In 1825, a bill was passed that established The Literary Fund, and the effort became North Carolina’s first attempt to establish public schools. The program received funds from stock dividends, a retail liquor tax, and the sale of swampland. Historian Milton Ready regretfully points out that The Literary Fund received what was leftover after the state had used stock profits for internal improvements. Education was a secondary concern.
The Fund’s purpose was to help communities build common schools by distributing its monies across the state, county by county, according to the free population. It was managed by the governor, the chief justice, both speakers of the both legislative houses, and the state treasurer.

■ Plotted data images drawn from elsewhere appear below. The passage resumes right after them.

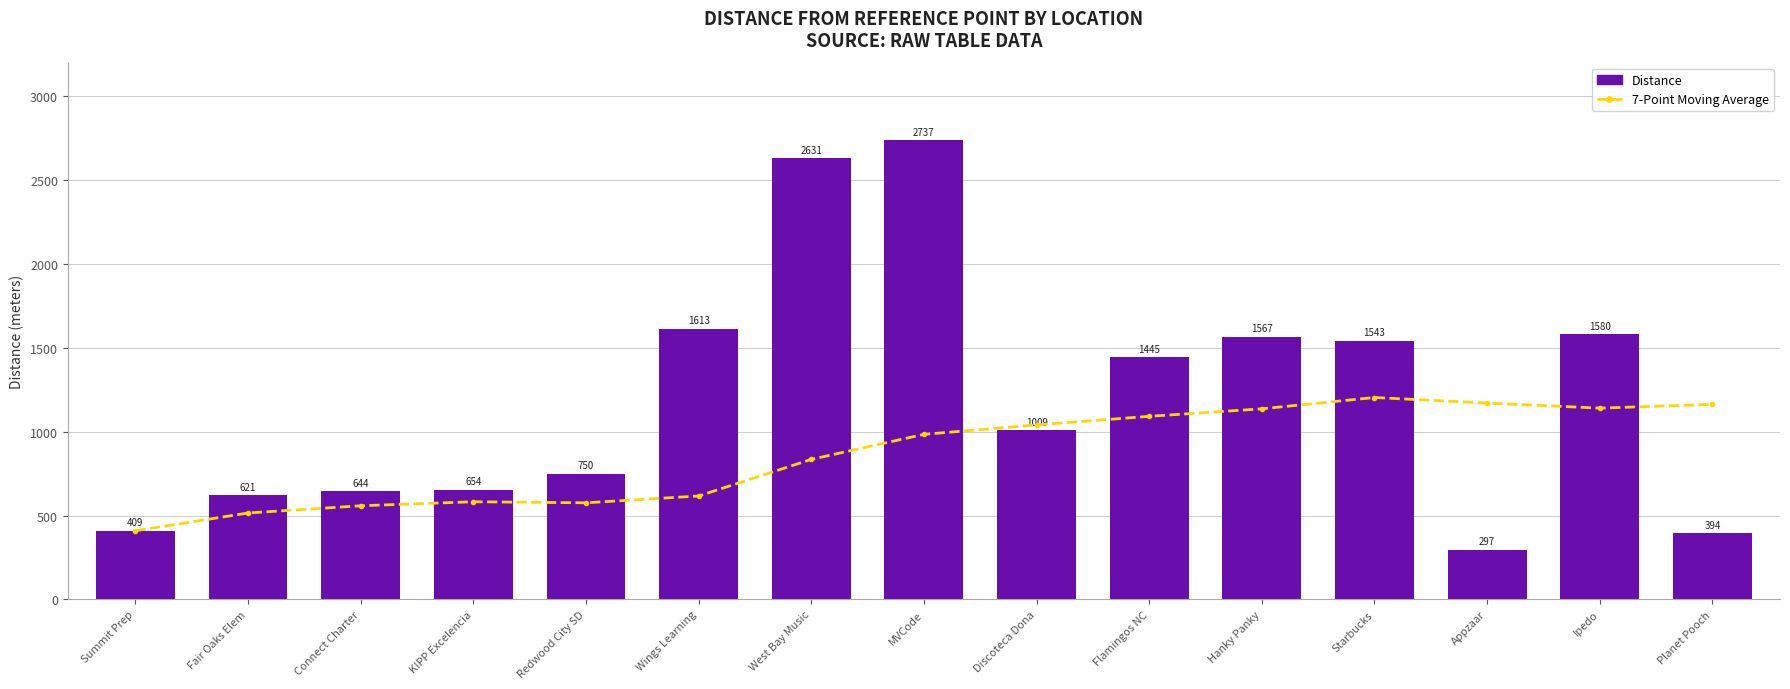

Reading left to right, list all the values displayed in this chart.

7-Point Moving Average: Summit Prep=409.0	Fair Oaks Elem=515.0	Connect Charter=558.0	KIPP Excelencia=582.0	Redwood City SD=575.7	Wings Learning=616.3	West Bay Music=834.6	MVCode=984.0	Discoteca Dona=1040.0	Flamingos NC=1091.3	Hanky Panky=1136.1	Starbucks=1203.6	Appzaar=1170.6	Ipedo=1140.1	Planet Pooch=1162.6
Distance: Summit Prep=409.0	Fair Oaks Elem=621.0	Connect Charter=644.0	KIPP Excelencia=654.0	Redwood City SD=750.0	Wings Learning=1613.0	West Bay Music=2631.0	MVCode=2737.0	Discoteca Dona=1009.0	Flamingos NC=1445.0	Hanky Panky=1567.0	Starbucks=1543.0	Appzaar=297.0	Ipedo=1580.0	Planet Pooch=394.0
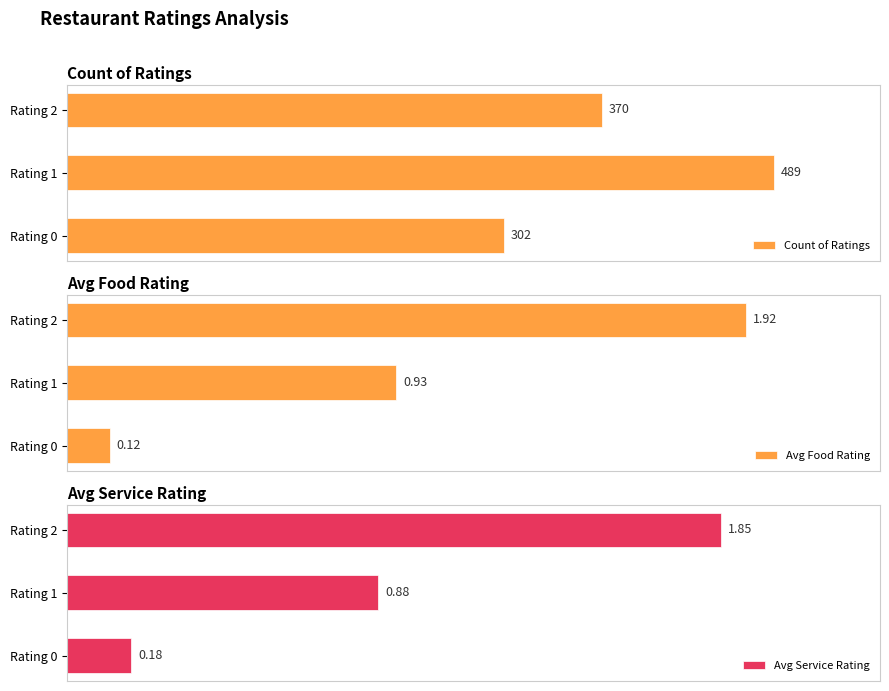

Which category has the highest value in the Count of Ratings series?

Rating 1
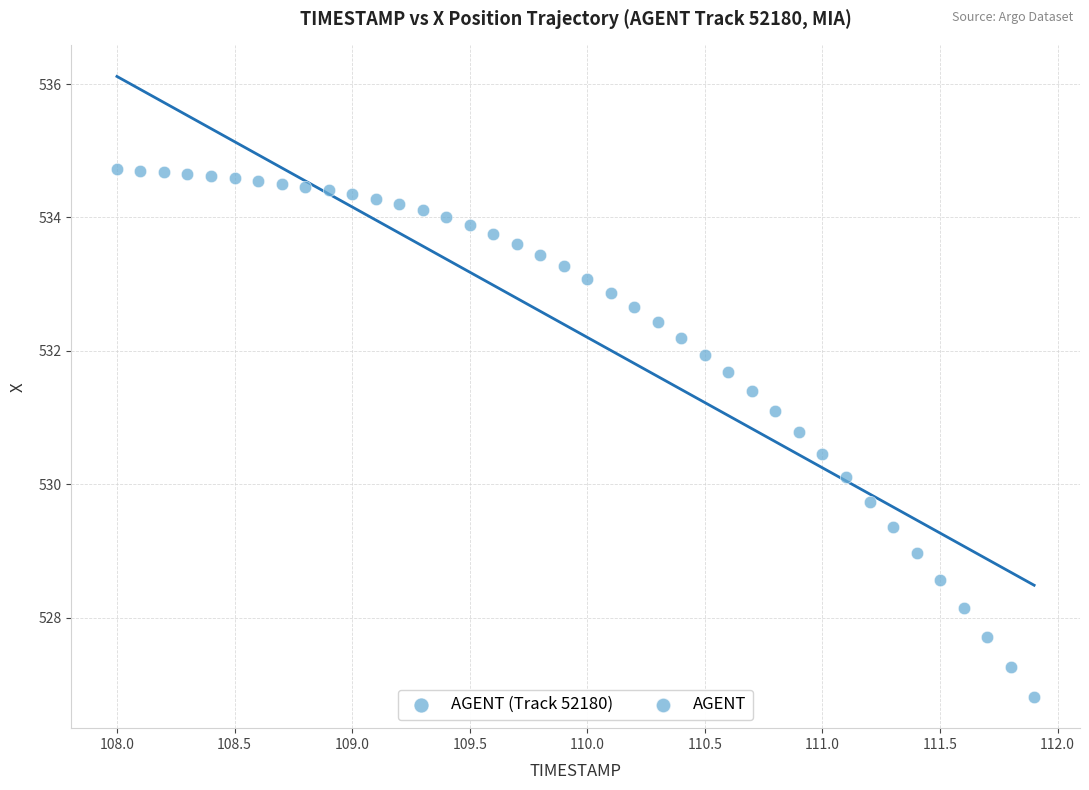

What is the range of X values (max minus min)?

3.9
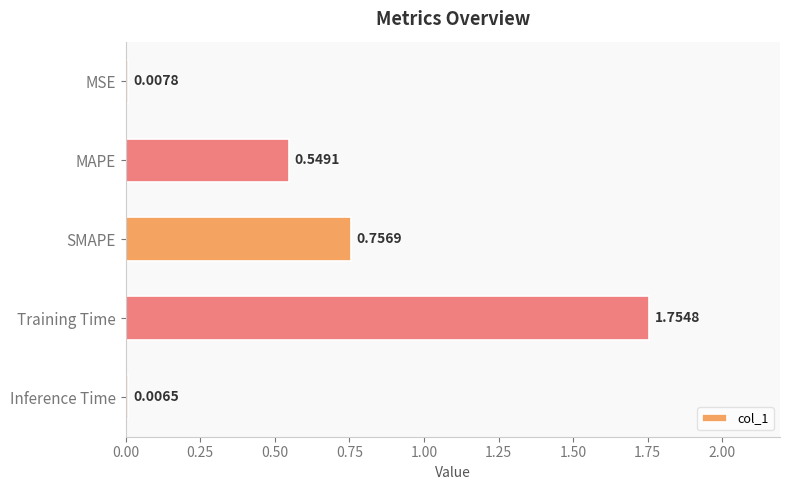

Between MSE and Inference Time, which is larger?

MSE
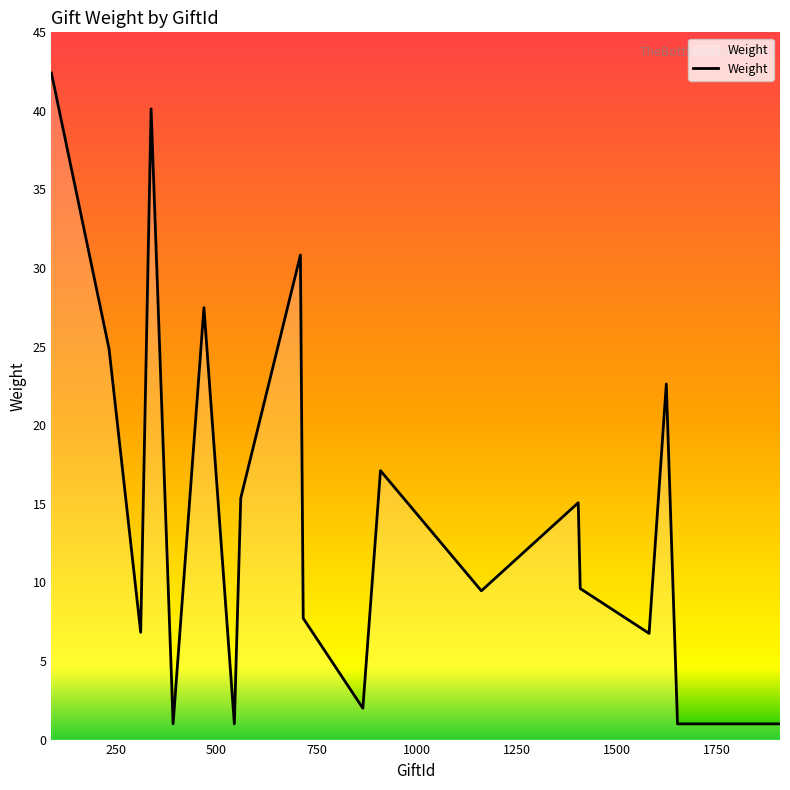

What is the minimum value shown in the chart?

1.0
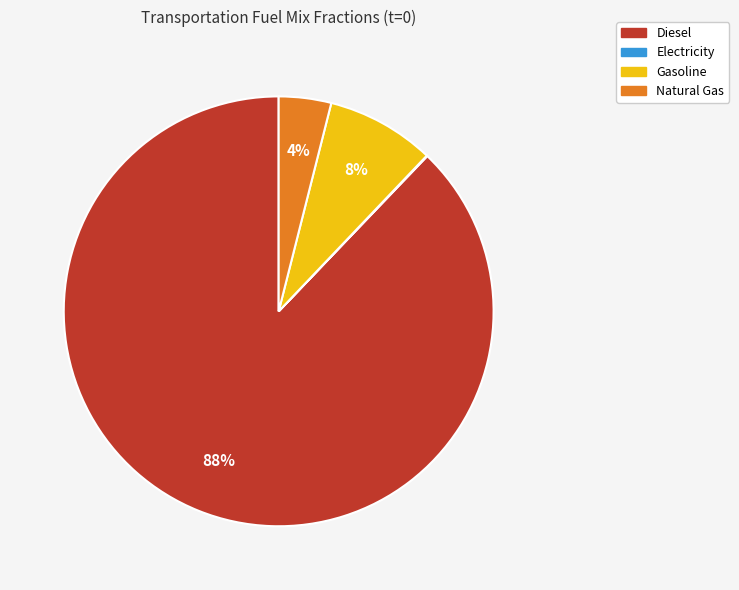

To the nearest percent, what is the average slice percentage?

25%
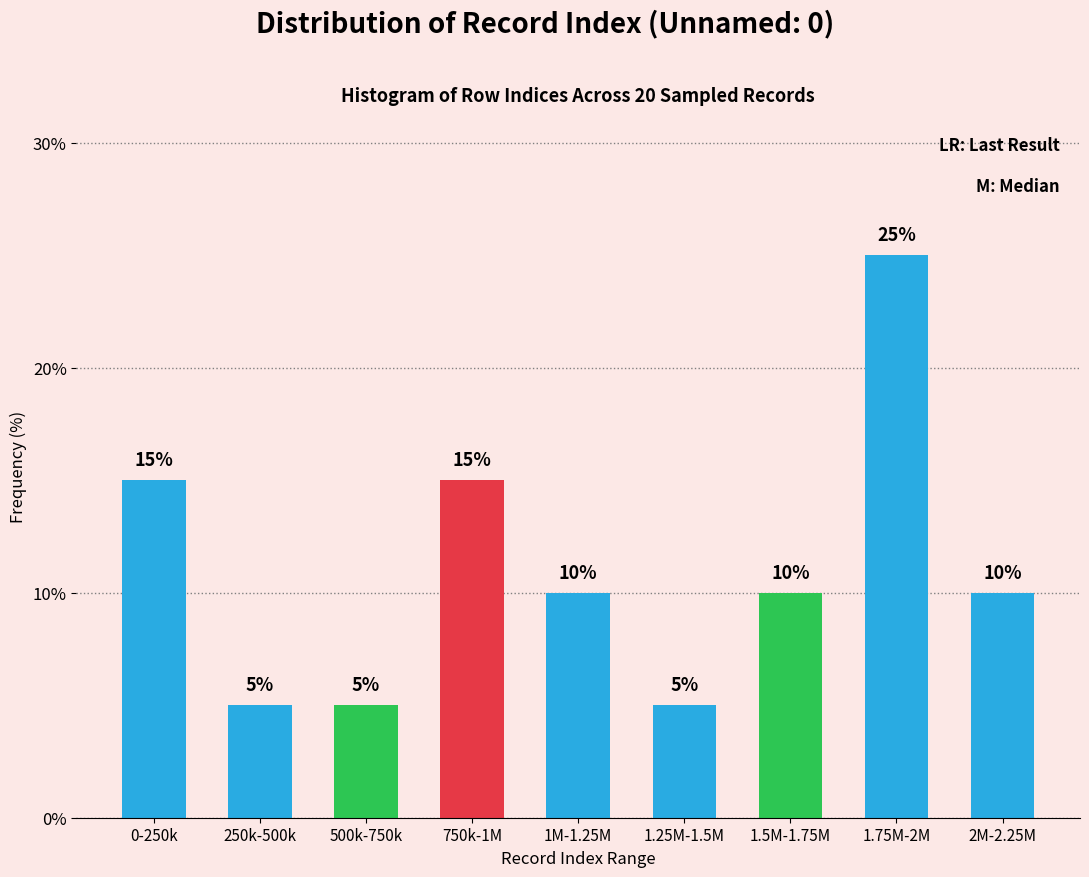

Reading left to right, what are all the values shown in this chart?

15	5	5	15	10	5	10	25	10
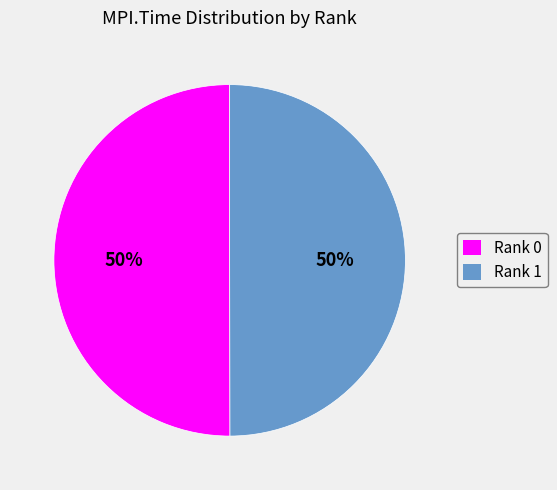

How many segments does this pie chart have?

2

The Literary Fund never accomplished its mission. Efforts to increase its revenue were rejected time after time. That may be in part because The Literary Fund was used for purposes other than education. A decade after its beginning, the program had accumulated $243,000 and spent $239,000. Only approximately 20 percent was spent for public schooling. The government frequently dipped into the fund to pay for legislators’ salaries as the state waited for taxes to be received.
Another problem was corruption. John Haywood, the state treasurer, for instance misappropriated $28,000.
The Literary Fund lasted until the Civil War. It ran completely out of funds; the state had invested heavily in Confederate bonds.
William S. Powell, North Carolina Through Four Centuries (Chapel Hill, 1989) and Milton Ready, The Tar Heel State: A History of North Carolina (Columbia, 2006).